17話 下僕
昼休みは大体、購買でパンを買って済ませている。バイトがない日は自炊して、翌日の弁当を作るのが習慣になりつつある。
親友と呼べるくらいの関係になりつつある高峰隼と、二人で昼を食べることが多い。
「蒼真はいいよな~。毎朝美女二人と予習できてさ」
隼が心底羨ましそうに言ってくる。
「隼も来いよ。男一人だからハーレム王とか言われちゃうんだし。」
「ハーレム王ってより姫たちの下僕だもんな!いや、俺も行きたいけど朝練があるからなあ……」
隼はサッカー部に入った。中学から続けているらしく、この進学校でもサッカー部はわりと力が入っていて、推薦枠で有力選手が入ってくるようだ。その中で、隼は一般入試でこの高校を選んだ。

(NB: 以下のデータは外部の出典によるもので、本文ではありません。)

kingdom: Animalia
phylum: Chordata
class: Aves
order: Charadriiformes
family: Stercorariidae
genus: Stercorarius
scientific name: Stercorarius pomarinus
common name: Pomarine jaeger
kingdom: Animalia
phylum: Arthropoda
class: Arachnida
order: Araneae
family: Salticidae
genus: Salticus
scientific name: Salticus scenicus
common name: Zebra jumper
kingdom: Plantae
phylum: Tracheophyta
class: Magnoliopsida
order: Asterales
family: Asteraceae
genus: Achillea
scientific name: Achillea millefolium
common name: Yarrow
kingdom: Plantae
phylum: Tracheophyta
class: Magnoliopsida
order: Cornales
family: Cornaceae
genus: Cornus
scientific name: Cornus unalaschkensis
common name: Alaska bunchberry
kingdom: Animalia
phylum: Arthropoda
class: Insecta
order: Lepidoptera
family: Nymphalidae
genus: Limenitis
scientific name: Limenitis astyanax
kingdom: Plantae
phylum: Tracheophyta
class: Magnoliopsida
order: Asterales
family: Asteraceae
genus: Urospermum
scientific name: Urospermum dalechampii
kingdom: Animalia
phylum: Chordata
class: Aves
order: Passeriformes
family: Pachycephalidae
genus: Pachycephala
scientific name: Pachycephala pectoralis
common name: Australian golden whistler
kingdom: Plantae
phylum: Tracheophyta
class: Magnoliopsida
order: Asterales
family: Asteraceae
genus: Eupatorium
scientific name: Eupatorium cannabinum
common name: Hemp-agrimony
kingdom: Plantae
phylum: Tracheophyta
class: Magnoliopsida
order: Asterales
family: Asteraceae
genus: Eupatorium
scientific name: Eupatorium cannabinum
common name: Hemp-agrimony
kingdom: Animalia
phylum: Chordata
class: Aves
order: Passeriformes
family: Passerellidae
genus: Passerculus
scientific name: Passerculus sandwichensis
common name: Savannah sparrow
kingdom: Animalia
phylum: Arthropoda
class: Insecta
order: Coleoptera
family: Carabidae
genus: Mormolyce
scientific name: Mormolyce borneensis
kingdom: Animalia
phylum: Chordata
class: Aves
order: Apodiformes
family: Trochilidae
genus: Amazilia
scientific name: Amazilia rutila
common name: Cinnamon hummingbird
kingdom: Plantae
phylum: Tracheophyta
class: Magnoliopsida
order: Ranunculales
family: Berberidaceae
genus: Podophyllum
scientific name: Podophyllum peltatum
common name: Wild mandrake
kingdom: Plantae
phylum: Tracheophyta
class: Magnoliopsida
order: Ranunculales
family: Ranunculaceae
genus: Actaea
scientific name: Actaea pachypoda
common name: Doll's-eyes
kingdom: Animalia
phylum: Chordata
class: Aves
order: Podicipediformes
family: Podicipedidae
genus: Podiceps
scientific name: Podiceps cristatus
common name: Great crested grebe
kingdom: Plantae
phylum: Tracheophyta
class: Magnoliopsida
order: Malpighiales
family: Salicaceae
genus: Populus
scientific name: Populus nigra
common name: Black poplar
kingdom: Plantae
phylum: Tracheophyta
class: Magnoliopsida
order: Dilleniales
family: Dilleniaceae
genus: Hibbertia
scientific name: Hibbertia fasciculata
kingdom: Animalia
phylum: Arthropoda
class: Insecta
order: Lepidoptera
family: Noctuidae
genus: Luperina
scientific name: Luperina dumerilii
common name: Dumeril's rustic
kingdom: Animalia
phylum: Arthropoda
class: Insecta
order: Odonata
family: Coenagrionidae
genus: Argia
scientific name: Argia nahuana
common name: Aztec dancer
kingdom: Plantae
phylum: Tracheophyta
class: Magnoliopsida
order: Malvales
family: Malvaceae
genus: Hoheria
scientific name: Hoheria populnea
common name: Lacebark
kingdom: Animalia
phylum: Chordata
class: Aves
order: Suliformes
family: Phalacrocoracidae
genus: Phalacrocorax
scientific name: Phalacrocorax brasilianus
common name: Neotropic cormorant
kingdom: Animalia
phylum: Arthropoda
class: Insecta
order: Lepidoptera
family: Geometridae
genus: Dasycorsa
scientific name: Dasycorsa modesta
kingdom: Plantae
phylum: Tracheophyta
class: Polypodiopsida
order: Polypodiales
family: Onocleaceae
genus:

「部活と勉強の両立ってすごいよな。ちょっと俺には真似できないよ。」
「サッカーだけやってたいけどな~。でも、将来のこと考えるとやっぱ勉強も大事だよな」
そう言って遠くを見つめる隼。
いわゆる爽やかイケメンな雰囲気で、同級生や上級生にもファンがいるらしい。ただ、今のところ彼女は作らず、部活と勉強に専念するつもりらしい。
最も好きな子ができたら話は別。隼は"来るもの拒まず"じゃなくて、追うタイプだそうな。
「隼も将来のこととか考えてるの?」
「うーん、親が官僚目指せって言ってくるんだよな。同じ道を進めってさ。そうなるにはやっぱ東大か……正直、癪に障るけど、言ってることは分かるんだよ。いや、でも難易度高すぎるだろ……」
親の期待がベリーハードだ。うちはそんなこと言ってこないからな。放任主義にもほどがある。
ちなみに隼の入試の順位は5位だったらしい。トップで入学できなかったことに両親から責められたらしい。いや…鬼か。
「部活好きにやらせてもらってるからまだマシだよ。成績落ちたら辞めろと言われそうだから勉強も手を抜けないんだよなあ……マジ睡眠時間たりねー」
「いや~、なんていうか、ご愁傷さま?」
「蒼真こそすげーよ。一人暮らしでバイトしながら、朝ジョギングして早朝予習とか、見た目によらずタフだよな。」
「なんかみんな俺のこと貧弱扱いしてるよな。確かに痩せてはいるけどさ」
「肉食え肉!なんていうか、線が細いんだよな。体幹鍛えるといいぞ。良い筋トレ教えてやるよ。」
「おお!それ聞きたい!」
その後、隼が筋トレメニューを考案してくれた。主に下半身の強化がメインらしい。さすがサッカー部、脚が命ってことか。
「足腰鍛えりゃバイトも楽になるぞ。」
「さんきゅ!今日から実践するよ。」
体力パラメーターも1上がっちゃいそう。